My reaction was instant after decades of practice. I stopped breathing, overriding my own instinctive impulse to hunt the boy. But the moment I'd taken to control myself had been all the time Bella had needed to wrench out of my arms and run at a full sprint intent on murdering the child.
I didn't have time to think, I launched myself at her with all my strength knowing that I only had one chance to catch her. If I missed, if she slipped away from me again, the boy was as good as dead, and that needless tragedy would haunt us both forever.
I dove into Bella with blinding speed, driving her into the ground, using all my weight and strength to keep her contained on the ground as she fought wildly against me to satisfy the burning, forbidden craving.
The thunderous crack of our bodies colliding played over and over again in my head as I watched and rewatched myself using crushing force on the love of my existence, driving elbows and knees, feet and fists into the back of her body.
A living nightmare straight out of my own personal hell: hurting Bella in order to save her from doing something she'd regret for eternity.
She'd tossed her head from side to side, enraged, spitting and snarling as I tried to force the monster back into its cage. The sight of her so unhinged, murderous, so devoid of the woman I knew and loved had rocked me to my very core.

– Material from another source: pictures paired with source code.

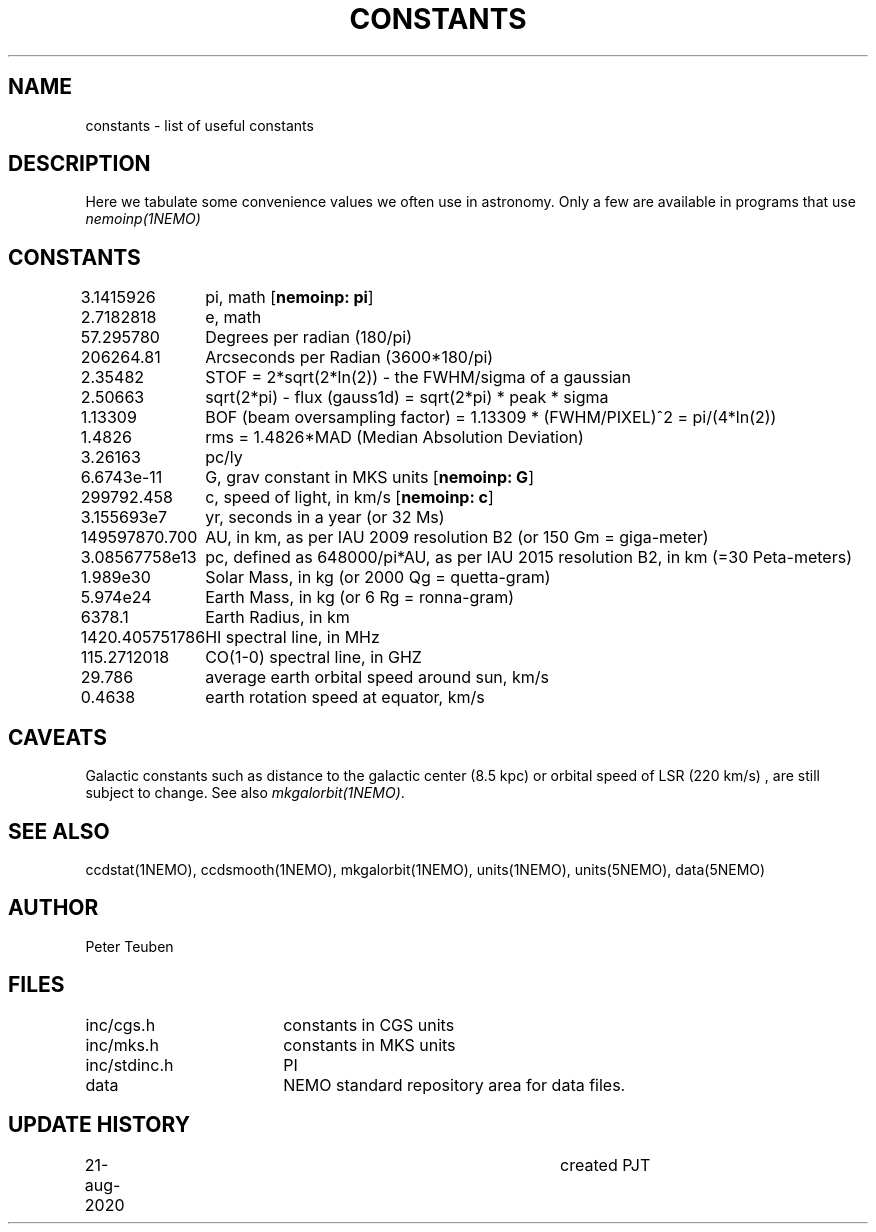.TH CONSTANTS 5NEMO "23 November 2022"

.SH NAME
constants \- list of useful constants

.SH "DESCRIPTION"
Here we tabulate some convenience values we often use in astronomy.
Only a few are available in programs that use \fInemoinp(1NEMO)\fP

.SH "CONSTANTS"
.nf
.ta +1.5i 
3.1415926	pi, math [\fBnemoinp: pi\fP]
2.7182818	e, math
57.295780	Degrees per radian (180/pi)
206264.81	Arcseconds per Radian (3600*180/pi)
2.35482		STOF = 2*sqrt(2*ln(2)) - the FWHM/sigma of a gaussian 
2.50663		sqrt(2*pi) - flux (gauss1d) = sqrt(2*pi)  * peak * sigma
1.13309		BOF (beam oversampling factor) = 1.13309 * (FWHM/PIXEL)^2  = pi/(4*ln(2))
1.4826		rms = 1.4826*MAD (Median Absolution Deviation)
3.26163		pc/ly 

6.6743e-11	G, grav constant in MKS units [\fBnemoinp: G\fP]
299792.458	c, speed of light, in km/s [\fBnemoinp: c\fP]
3.155693e7	yr, seconds in a year (or 32 Ms)
149597870.700	AU, in km, as per IAU 2009 resolution B2 (or 150 Gm = giga-meter)
3.08567758e13	pc, defined as 648000/pi*AU, as per IAU 2015 resolution B2, in km (=30 Peta-meters)
1.989e30	Solar Mass, in kg (or 2000 Qg = quetta-gram)
5.974e24	Earth Mass, in kg (or 6 Rg = ronna-gram)
6378.1		Earth Radius, in km
1420.405751786	HI spectral line, in MHz
115.2712018	CO(1-0) spectral line, in GHZ
29.786		average earth orbital speed around sun, km/s
0.4638		earth rotation speed at equator, km/s
.fi

.SH "CAVEATS"
Galactic constants such as distance to the galactic center (8.5 kpc) or orbital speed of LSR (220 km/s) , are still subject to change.  See also \fImkgalorbit(1NEMO)\fP.

.SH "SEE ALSO"
ccdstat(1NEMO), ccdsmooth(1NEMO), mkgalorbit(1NEMO), units(1NEMO), units(5NEMO), data(5NEMO)

.SH "AUTHOR"
Peter Teuben

.SH "FILES"
.nf
.ta +2.5i
inc/cgs.h	constants in CGS units
inc/mks.h	constants in MKS units
inc/stdinc.h	PI
data     	NEMO standard repository area for data files.
.fi

.SH "UPDATE HISTORY"
.nf
.ta +1.0i +4.0i
21-aug-2020	created  	PJT
.fi
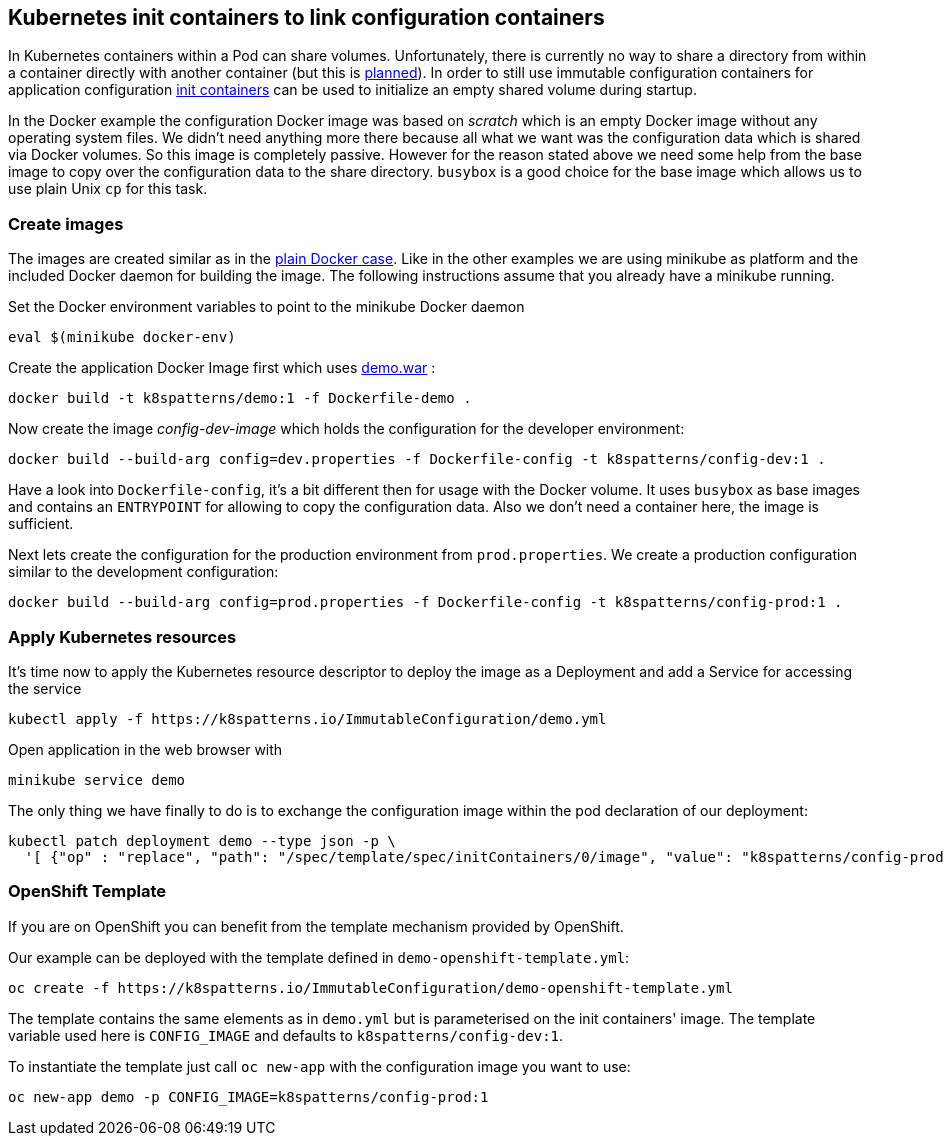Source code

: == Kubernetes init containers to link configuration containers

In Kubernetes containers within a Pod can share volumes. 
Unfortunately, there is currently no way to share a directory from within a container directly with another container (but this is https://github.com/kubernetes/kubernetes/issues/831[planned]).
In order to still use immutable configuration containers for application configuration https://kubernetes.io/docs/concepts/workloads/pods/init-containers/[init containers] can be used to initialize an empty shared volume during startup.

In the Docker example the configuration Docker image was based on _scratch_ which is an empty Docker image without any operating system files.
We didn't need anything more there because all what we want was the configuration data which is shared via Docker volumes.
So this image is completely passive. 
However for the reason stated above we need some help from the base image to copy over the configuration data to the share directory.
`busybox` is a good choice for the base image which allows us to use plain Unix `cp` for this task.


=== Create images

The images are created similar as in the link:../docker-volumes[plain Docker case]. 
Like in the other examples we are using minikube as platform and the included Docker daemon for building the image.
The following instructions assume that you already have a minikube running.

Set the Docker environment variables to point to the minikube Docker daemon

[source,bash]
----
eval $(minikube docker-env)
----

Create the application Docker Image first which uses link:../demo[demo.war] :

[source,bash]
----
docker build -t k8spatterns/demo:1 -f Dockerfile-demo .
----
     
Now create the image _config-dev-image_ which holds the configuration for the developer environment:

[source,bash]
----
docker build --build-arg config=dev.properties -f Dockerfile-config -t k8spatterns/config-dev:1 .
----
         
Have a look into `Dockerfile-config`, it's a bit different then for usage with the Docker volume. It uses `busybox` as base images and contains an `ENTRYPOINT` for allowing to copy the configuration data. Also we don't need a container here, the image is sufficient.
   

Next lets create the configuration for the production environment from `prod.properties`. We create a production configuration similar to the development configuration:

[source, bash]
----
docker build --build-arg config=prod.properties -f Dockerfile-config -t k8spatterns/config-prod:1 .
----

=== Apply Kubernetes resources

It's time now to apply the Kubernetes resource descriptor to deploy the image as a Deployment and add a Service for accessing the service

[source, bash]
-----
kubectl apply -f https://k8spatterns.io/ImmutableConfiguration/demo.yml
-----

Open application in the web browser with

[source, bash]
----
minikube service demo
----

The only thing we have finally to do is to exchange the configuration image within the pod declaration of our deployment:

[source, bash]
----
kubectl patch deployment demo --type json -p \
  '[ {"op" : "replace", "path": "/spec/template/spec/initContainers/0/image", "value": "k8spatterns/config-prod:1"}]'
----

=== OpenShift Template

If you are on OpenShift you can benefit from the template mechanism provided by OpenShift.

Our example can be deployed with the template defined in `demo-openshift-template.yml`:

[source, bash]
----
oc create -f https://k8spatterns.io/ImmutableConfiguration/demo-openshift-template.yml
----

The template contains the same elements as in `demo.yml` but is parameterised on the init containers' image. The template variable used here is `CONFIG_IMAGE` and defaults to `k8spatterns/config-dev:1`.

To instantiate the template just call `oc new-app` with the configuration image you want to use:

[source, bash]
----
oc new-app demo -p CONFIG_IMAGE=k8spatterns/config-prod:1
----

I'd done this to her. I'd injected the monster into her veins with my own teeth and venom just so that I'd never have to lose her. And here she was, yet again, paying the price for my selfishness. For my soullessness.
If she'd killed that boy, if she ever killed anybody, that blood was on my hands, not hers. Not that she'd ever see it that way.
I'd sworn to Bella over and over again that I'd do everything I could to keep her out of temptation's way. And on her very first trial, I failed her…I failed her, I hurt her, and then my brothers had had to peel her out of the mud like roadkill I'd flattened with Emmett's Jeep.
And with Jasper escorting her home, I didn't even have to guess at how she was feeling. Horrified. Anxious. Scared. Extreme guilt. All the things I was already feeling amplified by a thousand because she was a newborn and because moments ago she was the one who had nearly murdered a child in cold blood.
I felt my father place a comforting hand on my shoulder. It was comfort I didn't deserve.
Son, I know you must be feeling responsible, but we have to move before we draw attention to ourselves. It was a close one, too close. But you did what was necessary to stop her. That's the important thing.
I just shook my head, disgusted with myself. Carlisle sighed.
Bella learned an important lesson today, how we are all just moments away from losing control if we aren't exceedingly careful. Carlisle graciously included himself in this assertion even though his perfect control was incorruptible.
She also learned how her husband can't be trusted to follow through with the single most critical objective, I thought acidly.
I lurched to my feet with a new determination. I couldn't change what happened, but brooding in a crumpled heap in the snow while Bella was in distress wouldn't solve anything.
I quickly distorted the Bella-shaped hole in the ground, thus destroying the evidence of what had happened here. And after issuing a quick apology to Carlisle for leaving him behind, I then sprinted for the trees. If I hurried, I could still beat them back to the house.
I had a hot bath to run, a groveling apology to rehearse, and a devastated wife to somehow console.
*A/N* Got this one up quick because just like the rest of you, I was dying to know how Bella would do with her first exposure to humans. Actually, I was more interested to see how Edward would do with it. About as well as I would've expected, I'd say. LOL. Oh, Edward.